Françué et son ami GoutonéCe qui frappe le plus quand on arrive à Montréal en plein mois de décembre, ce n’est pas comme on pourrait l’imaginer le froid glacial qui vous prend à la gorge à la sortie de l’aéroport (quoique !). Ce n’est pas non plus l’accent chantant des locaux et leur parler si particulier pour lequel je ne vais pas m’attarder à glisser quelques expressions choisies, entendues dès mon arrivée dans le taxi ou lorsque nous sommes allés magasiner (oups, ça m’a échappé !).
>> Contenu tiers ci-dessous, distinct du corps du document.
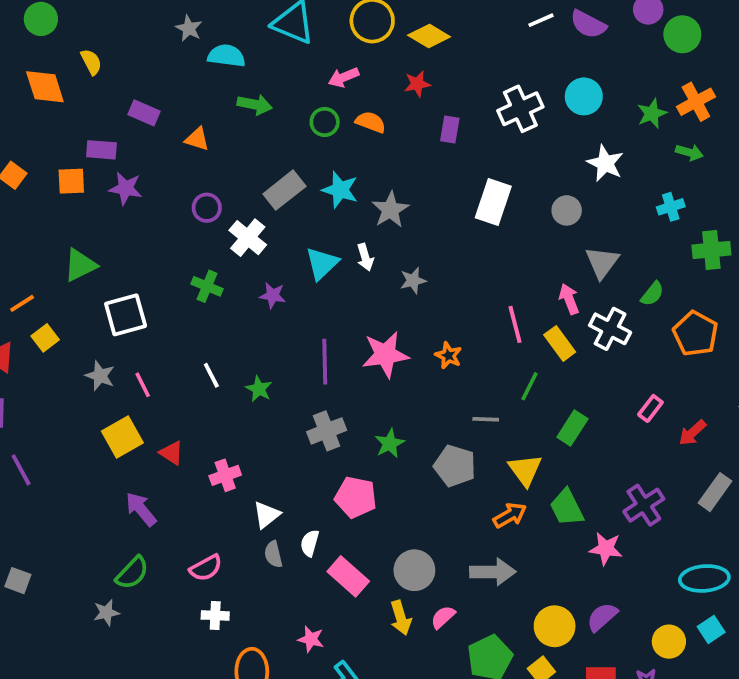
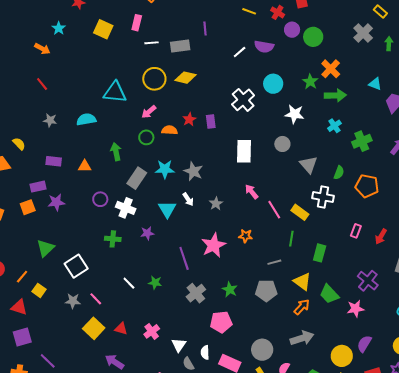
gray star: (189, 28) -> (50, 120), moved
red star: (417, 84) -> (189, 119), moved
green arrow: (255, 105) -> (116, 152), moved, turned -96
green arrow: (689, 152) -> (335, 95), size x1.5
pink arrow: (569, 299) -> (252, 192), moved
Non, ce qui peut gêner les néos arrivants comme moi, c’est plutôt cette désagréable goutte au nez qui ne vous quitte plus dès que vous mettez le bout du nez dehors (d’où l’expression je pense). Elle vous suit durant tout votre trajet, à chaque sortie, au point qu’on la redoute peut-ête autant que le froid au moment d’enfiler son manteau et ses gants.

Il faut savoir qu’ici chaque sortie est une expédition. Il y a une part de préparation mentale à ne pas négliger. On ne sort pas pour un rien. Il faut avoir un but précis, une urgence vitale. On prépare son parcours au préalable et on s’arrange pour passer le moins de temps possible dehors. Plus que le froid, le vent qui vous projette de la neige fine dans le visage est le plus désagréable. J’ai même eu la chance (en était-ce une ?) de vivre une vraie tempête. Bon je ne vais pas non plus faire le fier parce que j’avoue que ce jour là, la préparation mentale dont je parlais plus haut a pris tellement de temps que la journée est passée avant que nous n’ayons pu nous décider à sortir.

Et comme toujours le lendemain, le calme après la tempête, c’est un Montréal sous un blanc immaculé que nous avons retrouvé. Une ville enneigée, comme on en rêve chaque hiver, au moment de se retrouver pour fêter notre joyeux petit Noël.